Project Parameter Detail
Location Goldfields Region, Western Australia
Mining Method Underground hard rock
Contract Value A$850 million over four years plus one-year option
Operations Commencement August 2026
Fleet Units 23
Equipment Supplier Sandvik (Toro and Sandvik brands)
Fleet Order Value Approximately SEK 350 million (US$37 million)

Contractor-Led Fleet Procurement: A Structural Shift in How Underground Mines Get Built

One of the more strategically significant aspects of the Barminco Bellevue Gold and Sandvik arrangement is what it reveals about the evolving relationship between mine owners, contractors, and equipment suppliers. Traditionally, owner-operators procured and owned their own underground fleets, with contractors providing labour and supervision. The contractor-owned fleet model inverts this structure.

Under a contractor-owned fleet arrangement, the mining contractor assumes the capital cost and depreciation risk of the equipment, in exchange for a contract structure that allows recovery of those costs across the contract term. For mine owners, particularly those in the mid-tier gold sector where capital discipline is important, this model reduces upfront infrastructure spending and transfers equipment obsolescence risk to the contractor.

For Perenti, Barminco's parent company listed on the ASX under the ticker PRN, deploying a purpose-built A$37 million fleet into a four-year contract generating A$850 million in revenue represents a capital efficiency outcome that compares favourably with many alternative capital deployment options available to the group. This contractor-led model is, furthermore, becoming a defining feature of mining industry consolidation as larger groups absorb more of the capital risk on behalf of mine owners.

Investor Note: This article contains forward-looking references to contract revenues and fleet deployment timelines.

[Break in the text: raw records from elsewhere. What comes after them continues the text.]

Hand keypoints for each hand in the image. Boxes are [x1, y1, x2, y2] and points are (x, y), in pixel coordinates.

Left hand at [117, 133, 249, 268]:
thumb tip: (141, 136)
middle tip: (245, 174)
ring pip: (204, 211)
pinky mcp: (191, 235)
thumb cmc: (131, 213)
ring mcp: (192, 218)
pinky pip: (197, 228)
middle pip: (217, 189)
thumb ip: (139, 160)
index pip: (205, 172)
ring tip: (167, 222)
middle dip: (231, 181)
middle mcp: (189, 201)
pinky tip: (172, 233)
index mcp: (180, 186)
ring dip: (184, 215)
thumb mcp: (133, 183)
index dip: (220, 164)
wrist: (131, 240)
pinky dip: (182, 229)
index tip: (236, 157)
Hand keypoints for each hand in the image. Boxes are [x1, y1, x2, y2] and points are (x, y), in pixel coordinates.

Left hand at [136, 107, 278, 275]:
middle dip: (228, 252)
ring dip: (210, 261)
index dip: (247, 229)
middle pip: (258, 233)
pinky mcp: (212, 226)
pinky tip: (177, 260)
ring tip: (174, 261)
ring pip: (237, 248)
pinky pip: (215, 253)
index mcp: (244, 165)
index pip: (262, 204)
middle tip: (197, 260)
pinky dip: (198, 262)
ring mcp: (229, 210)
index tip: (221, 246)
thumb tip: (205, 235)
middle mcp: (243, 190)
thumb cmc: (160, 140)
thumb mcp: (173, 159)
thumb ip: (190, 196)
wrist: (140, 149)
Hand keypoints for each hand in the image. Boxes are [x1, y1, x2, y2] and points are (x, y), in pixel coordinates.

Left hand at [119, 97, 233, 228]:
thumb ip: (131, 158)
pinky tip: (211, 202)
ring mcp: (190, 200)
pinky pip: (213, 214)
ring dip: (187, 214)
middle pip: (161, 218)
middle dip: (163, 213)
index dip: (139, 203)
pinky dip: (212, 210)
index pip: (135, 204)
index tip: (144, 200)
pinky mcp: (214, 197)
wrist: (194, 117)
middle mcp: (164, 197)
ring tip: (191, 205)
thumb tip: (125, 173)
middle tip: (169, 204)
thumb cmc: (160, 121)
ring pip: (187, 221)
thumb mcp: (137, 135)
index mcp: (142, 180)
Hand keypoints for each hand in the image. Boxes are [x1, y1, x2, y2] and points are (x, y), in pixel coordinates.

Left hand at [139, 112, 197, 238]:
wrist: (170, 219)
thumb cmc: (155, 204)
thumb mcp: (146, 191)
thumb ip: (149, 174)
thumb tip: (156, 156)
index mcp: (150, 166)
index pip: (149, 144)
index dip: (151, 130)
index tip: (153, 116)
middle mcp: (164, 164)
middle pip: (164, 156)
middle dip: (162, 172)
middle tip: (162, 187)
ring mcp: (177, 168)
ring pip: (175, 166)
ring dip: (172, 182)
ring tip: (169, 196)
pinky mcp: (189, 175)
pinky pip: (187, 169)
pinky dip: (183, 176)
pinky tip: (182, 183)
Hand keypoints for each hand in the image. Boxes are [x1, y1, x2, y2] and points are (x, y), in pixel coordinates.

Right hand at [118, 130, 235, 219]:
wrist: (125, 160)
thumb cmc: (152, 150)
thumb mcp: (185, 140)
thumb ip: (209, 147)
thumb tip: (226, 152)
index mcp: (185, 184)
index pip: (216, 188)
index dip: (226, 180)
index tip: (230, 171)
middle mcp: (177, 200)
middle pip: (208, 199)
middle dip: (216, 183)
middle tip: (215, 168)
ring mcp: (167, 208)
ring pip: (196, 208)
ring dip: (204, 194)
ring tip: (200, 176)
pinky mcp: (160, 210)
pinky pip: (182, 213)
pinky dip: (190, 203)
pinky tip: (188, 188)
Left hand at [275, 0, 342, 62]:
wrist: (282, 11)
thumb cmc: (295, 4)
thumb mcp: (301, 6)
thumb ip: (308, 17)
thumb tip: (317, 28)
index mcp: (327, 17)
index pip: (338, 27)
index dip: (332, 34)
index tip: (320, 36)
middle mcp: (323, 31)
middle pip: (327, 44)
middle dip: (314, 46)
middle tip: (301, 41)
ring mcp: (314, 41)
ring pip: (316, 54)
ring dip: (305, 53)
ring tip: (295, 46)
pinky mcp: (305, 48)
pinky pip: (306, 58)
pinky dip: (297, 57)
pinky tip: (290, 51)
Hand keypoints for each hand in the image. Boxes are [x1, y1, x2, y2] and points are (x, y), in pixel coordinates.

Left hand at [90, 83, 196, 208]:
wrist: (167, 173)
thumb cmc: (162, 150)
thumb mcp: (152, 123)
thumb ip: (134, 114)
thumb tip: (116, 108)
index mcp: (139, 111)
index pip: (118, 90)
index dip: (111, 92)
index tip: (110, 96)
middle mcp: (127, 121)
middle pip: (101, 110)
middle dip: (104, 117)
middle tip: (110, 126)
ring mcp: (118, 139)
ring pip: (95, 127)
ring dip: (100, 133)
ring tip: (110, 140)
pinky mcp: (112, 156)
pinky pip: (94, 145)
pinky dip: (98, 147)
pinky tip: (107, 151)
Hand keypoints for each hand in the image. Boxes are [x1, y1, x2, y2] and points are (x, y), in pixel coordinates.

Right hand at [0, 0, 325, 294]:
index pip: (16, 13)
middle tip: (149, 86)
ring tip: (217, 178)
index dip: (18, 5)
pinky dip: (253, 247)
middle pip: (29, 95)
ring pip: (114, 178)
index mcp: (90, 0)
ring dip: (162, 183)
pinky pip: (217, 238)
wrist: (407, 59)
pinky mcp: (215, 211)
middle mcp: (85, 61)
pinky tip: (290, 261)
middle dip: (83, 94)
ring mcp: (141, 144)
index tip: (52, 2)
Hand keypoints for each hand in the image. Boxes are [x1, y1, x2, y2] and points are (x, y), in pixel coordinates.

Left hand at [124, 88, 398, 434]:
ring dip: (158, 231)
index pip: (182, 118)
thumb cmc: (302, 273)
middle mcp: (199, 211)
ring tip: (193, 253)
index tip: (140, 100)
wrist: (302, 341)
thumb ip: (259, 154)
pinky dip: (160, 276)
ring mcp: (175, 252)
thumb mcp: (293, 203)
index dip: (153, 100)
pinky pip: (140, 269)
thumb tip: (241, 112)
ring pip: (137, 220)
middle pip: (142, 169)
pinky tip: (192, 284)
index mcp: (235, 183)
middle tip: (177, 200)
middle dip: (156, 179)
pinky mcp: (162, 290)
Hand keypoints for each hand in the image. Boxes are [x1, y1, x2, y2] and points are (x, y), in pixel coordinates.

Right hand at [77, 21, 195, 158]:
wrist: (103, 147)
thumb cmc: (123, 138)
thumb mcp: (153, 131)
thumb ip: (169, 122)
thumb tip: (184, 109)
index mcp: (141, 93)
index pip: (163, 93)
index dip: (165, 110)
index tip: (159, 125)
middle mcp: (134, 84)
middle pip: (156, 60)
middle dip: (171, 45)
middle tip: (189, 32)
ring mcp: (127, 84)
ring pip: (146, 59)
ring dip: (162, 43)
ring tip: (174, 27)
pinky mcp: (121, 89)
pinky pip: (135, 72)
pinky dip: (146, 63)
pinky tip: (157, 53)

Actual outcomes may differ from current expectations based on operational, geotechnical, and market factors. This content is informational in nature and does not constitute financial advice.

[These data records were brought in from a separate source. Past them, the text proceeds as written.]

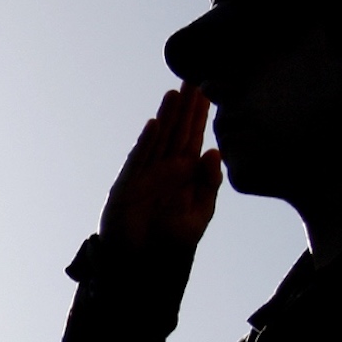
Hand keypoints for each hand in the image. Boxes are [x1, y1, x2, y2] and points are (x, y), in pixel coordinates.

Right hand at [100, 86, 222, 254]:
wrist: (143, 265)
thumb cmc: (172, 242)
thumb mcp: (200, 214)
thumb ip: (209, 184)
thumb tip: (213, 151)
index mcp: (185, 173)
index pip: (195, 136)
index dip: (202, 114)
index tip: (211, 88)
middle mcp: (165, 168)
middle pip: (177, 130)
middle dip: (185, 105)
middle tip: (194, 75)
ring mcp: (145, 174)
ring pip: (159, 139)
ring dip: (167, 116)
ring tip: (176, 91)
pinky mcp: (128, 185)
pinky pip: (139, 160)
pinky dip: (147, 142)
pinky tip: (155, 124)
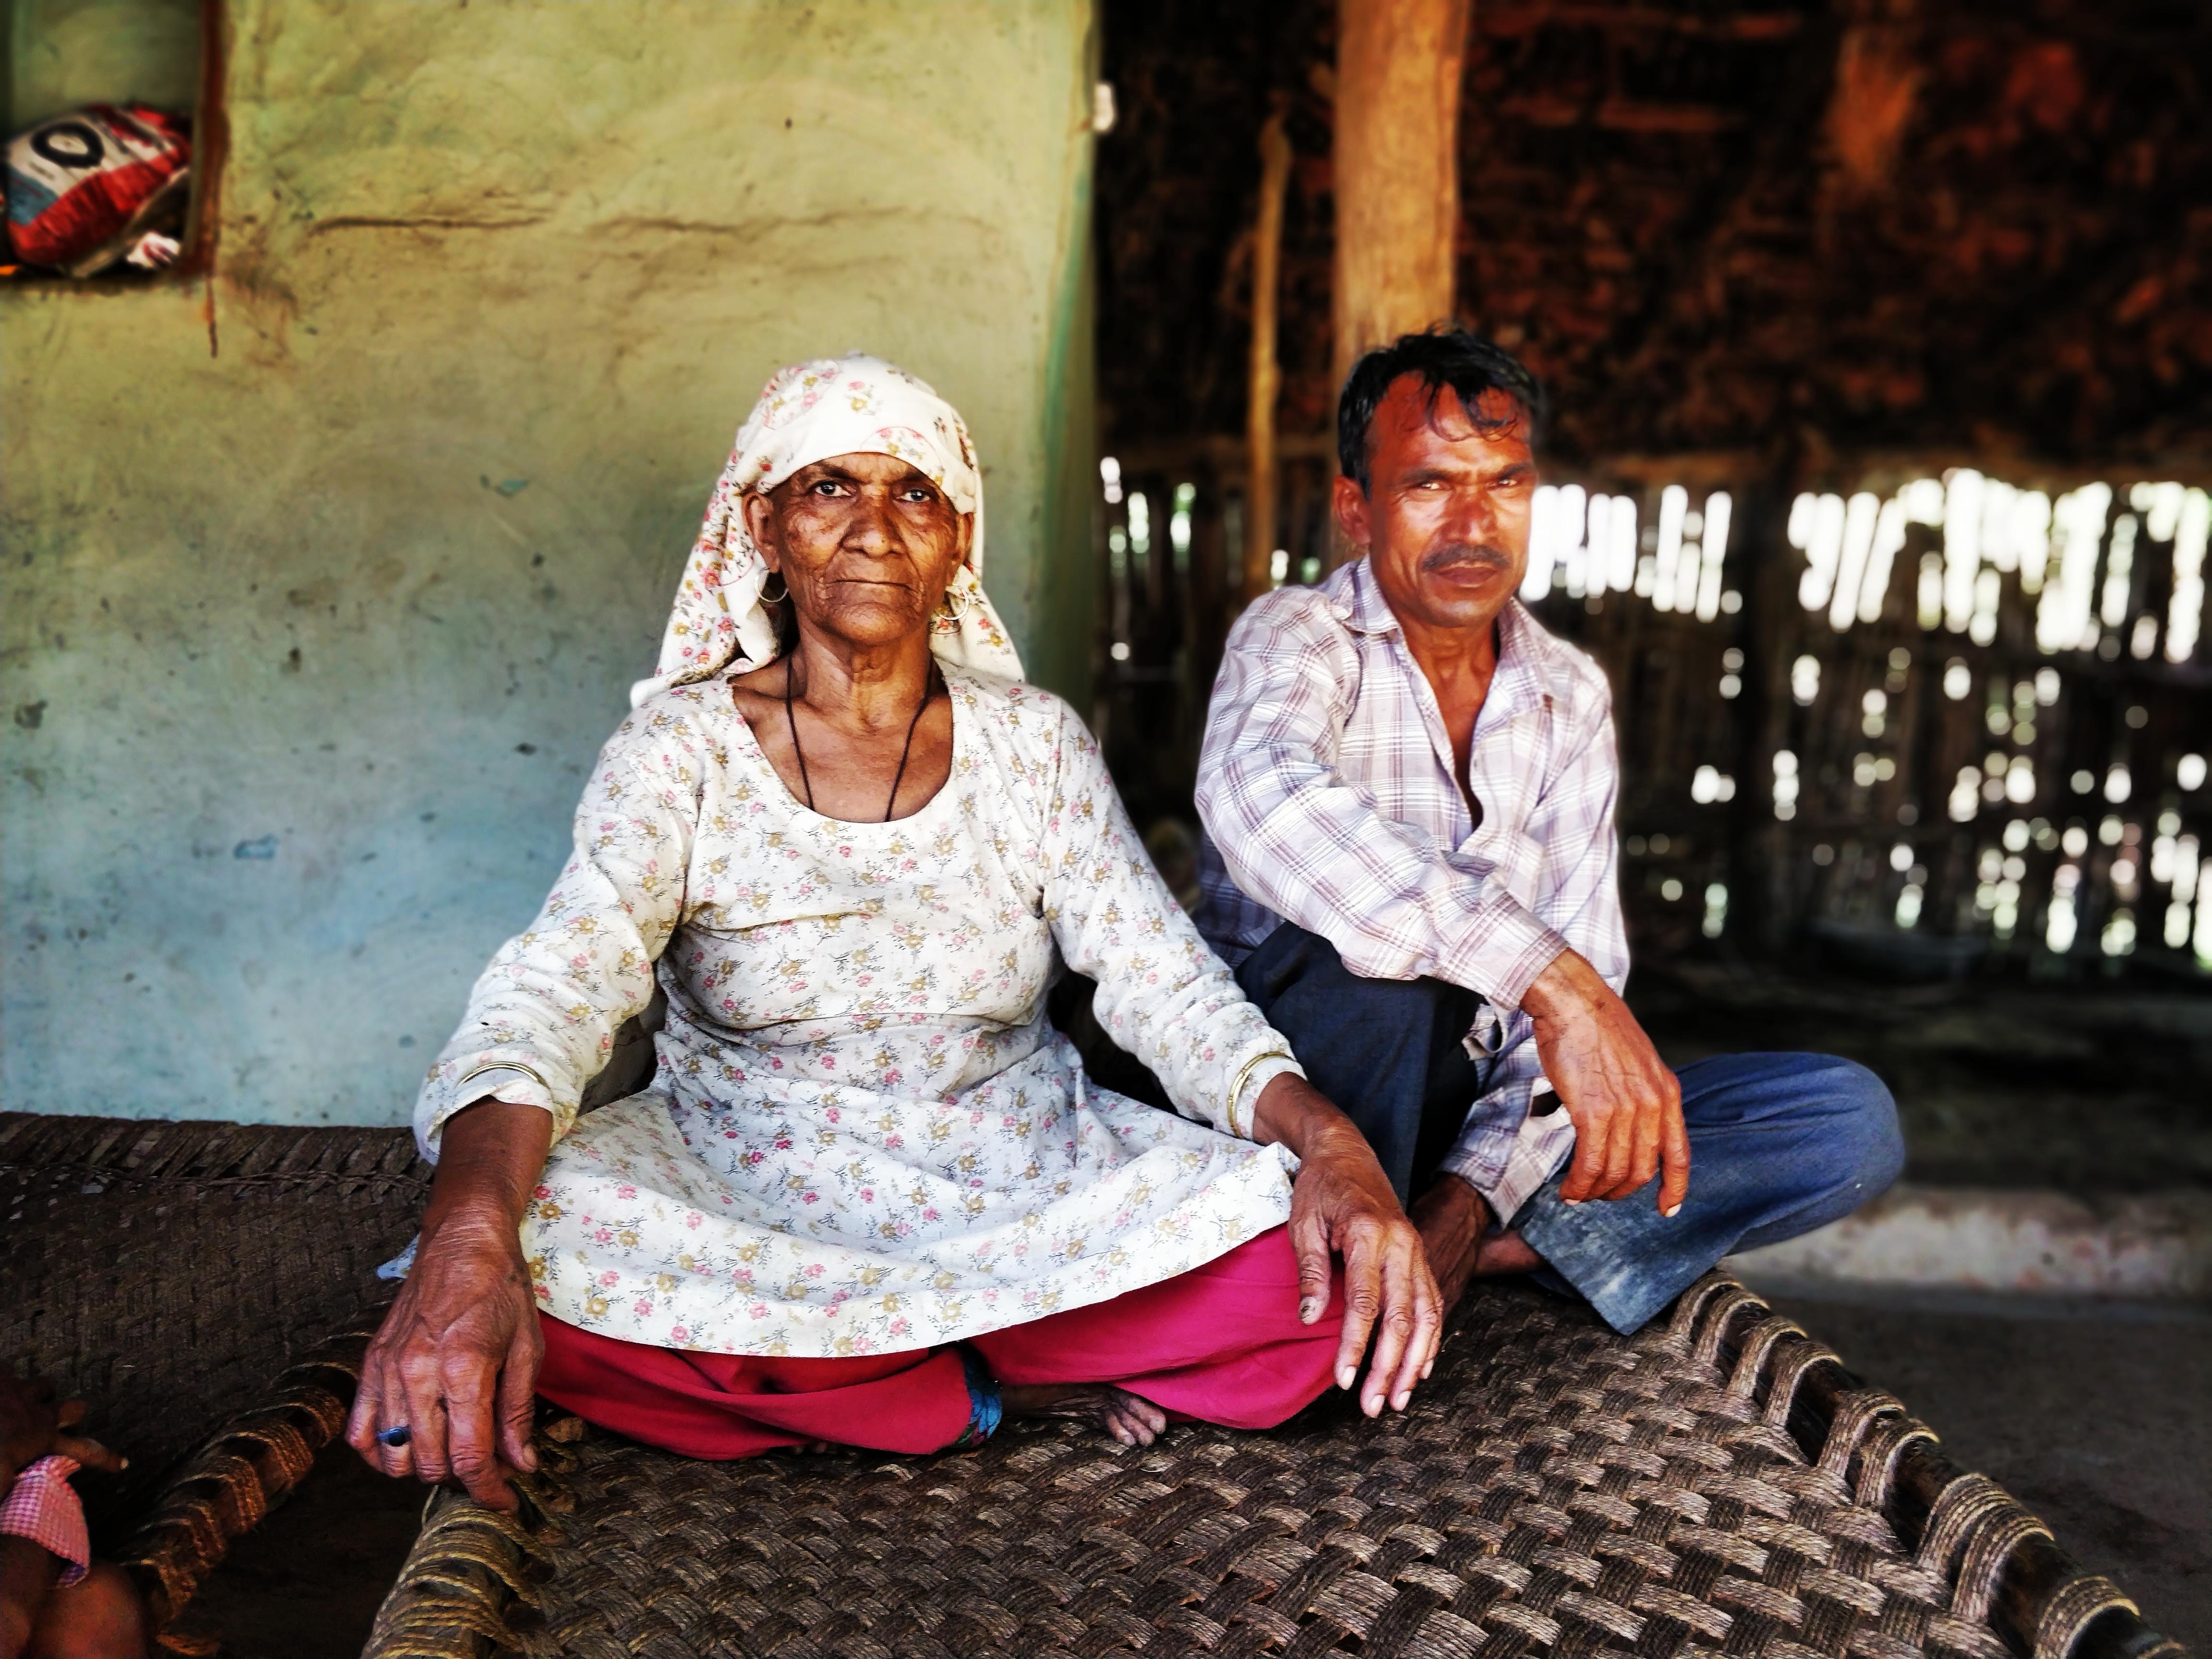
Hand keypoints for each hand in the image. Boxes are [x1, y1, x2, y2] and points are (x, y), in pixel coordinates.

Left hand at [0, 1369, 125, 1494]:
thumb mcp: (0, 1479)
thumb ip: (13, 1488)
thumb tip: (18, 1521)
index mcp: (41, 1439)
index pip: (84, 1451)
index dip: (104, 1458)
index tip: (122, 1464)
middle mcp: (39, 1413)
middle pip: (73, 1409)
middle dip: (70, 1414)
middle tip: (59, 1421)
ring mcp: (21, 1391)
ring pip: (44, 1385)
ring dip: (38, 1394)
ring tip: (27, 1401)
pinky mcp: (2, 1377)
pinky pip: (8, 1371)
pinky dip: (4, 1379)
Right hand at [346, 1099, 553, 1511]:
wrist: (462, 1242)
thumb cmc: (502, 1291)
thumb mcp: (527, 1350)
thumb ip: (518, 1412)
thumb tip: (521, 1465)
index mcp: (464, 1369)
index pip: (470, 1457)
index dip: (489, 1490)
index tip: (505, 1501)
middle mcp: (418, 1374)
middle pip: (430, 1463)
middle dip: (462, 1478)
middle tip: (488, 1468)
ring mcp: (387, 1371)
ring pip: (394, 1456)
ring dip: (424, 1467)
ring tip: (453, 1451)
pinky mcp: (370, 1366)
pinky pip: (361, 1433)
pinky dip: (381, 1452)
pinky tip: (410, 1444)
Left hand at [1251, 1073, 1441, 1416]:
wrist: (1347, 1154)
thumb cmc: (1320, 1188)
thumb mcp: (1303, 1221)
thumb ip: (1310, 1270)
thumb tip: (1310, 1319)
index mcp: (1367, 1233)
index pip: (1365, 1302)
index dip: (1356, 1345)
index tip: (1345, 1381)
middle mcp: (1401, 1244)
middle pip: (1402, 1316)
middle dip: (1388, 1366)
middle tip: (1373, 1406)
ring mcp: (1417, 1251)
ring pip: (1426, 1315)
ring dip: (1414, 1362)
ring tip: (1398, 1399)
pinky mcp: (1421, 1257)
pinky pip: (1434, 1304)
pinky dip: (1431, 1340)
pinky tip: (1419, 1369)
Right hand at [1522, 949, 1688, 1212]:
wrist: (1575, 1002)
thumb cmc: (1597, 1026)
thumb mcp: (1640, 1061)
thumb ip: (1643, 1094)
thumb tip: (1630, 1125)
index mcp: (1668, 1093)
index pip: (1679, 1155)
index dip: (1674, 1188)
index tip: (1666, 1209)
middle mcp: (1652, 1105)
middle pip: (1642, 1170)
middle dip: (1620, 1191)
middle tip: (1599, 1194)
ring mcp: (1625, 1110)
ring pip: (1615, 1171)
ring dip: (1595, 1191)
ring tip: (1578, 1194)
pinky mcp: (1593, 1112)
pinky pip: (1590, 1163)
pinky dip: (1579, 1183)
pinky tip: (1568, 1188)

What Drives Single-OEM Fleet Selection at This Scale

Fleet standardisation decisions at the scale of the Barminco Bellevue Gold Sandvik deal are rarely made on the basis of individual machine performance alone. The operational logic behind concentrating a 23-unit fleet with a single supplier involves several compounding advantages. Drilling programs at similar projects have demonstrated that equipment homogeneity consistently reduces mobilisation risk in the critical early phases of underground operations.

  • Parts inventory consolidation: A standardised fleet reduces the number of distinct part numbers held in underground stores, freeing capital and reducing the risk of production stoppages caused by parts unavailability for an obscure component of a minor supplier's machine.

  • Operator training efficiency: Training underground operators and technicians on a single equipment family significantly reduces the total training investment and improves competency depth per person.

  • Service agreement integration: A single OEM can offer a unified services agreement that covers scheduled maintenance, emergency response, and component exchange across the full fleet, simplifying contract administration and accountability.

  • Technology ecosystem cohesion: As automation and remote monitoring capabilities become more important in underground operations, fleet homogeneity enables more effective deployment of connected technology platforms, including equipment telemetry, predictive maintenance systems, and eventually autonomous functions.

Consequently, the Barminco Bellevue Gold deal with Sandvik exemplifies how large-scale underground fleet procurement has matured from a transactional purchasing exercise into a strategic partnership decision that shapes operational performance for the full duration of a multiyear mining contract. As reported by Mining Magazine, this arrangement is being closely watched across the sector as a benchmark for how future large-fleet underground contracts may be structured.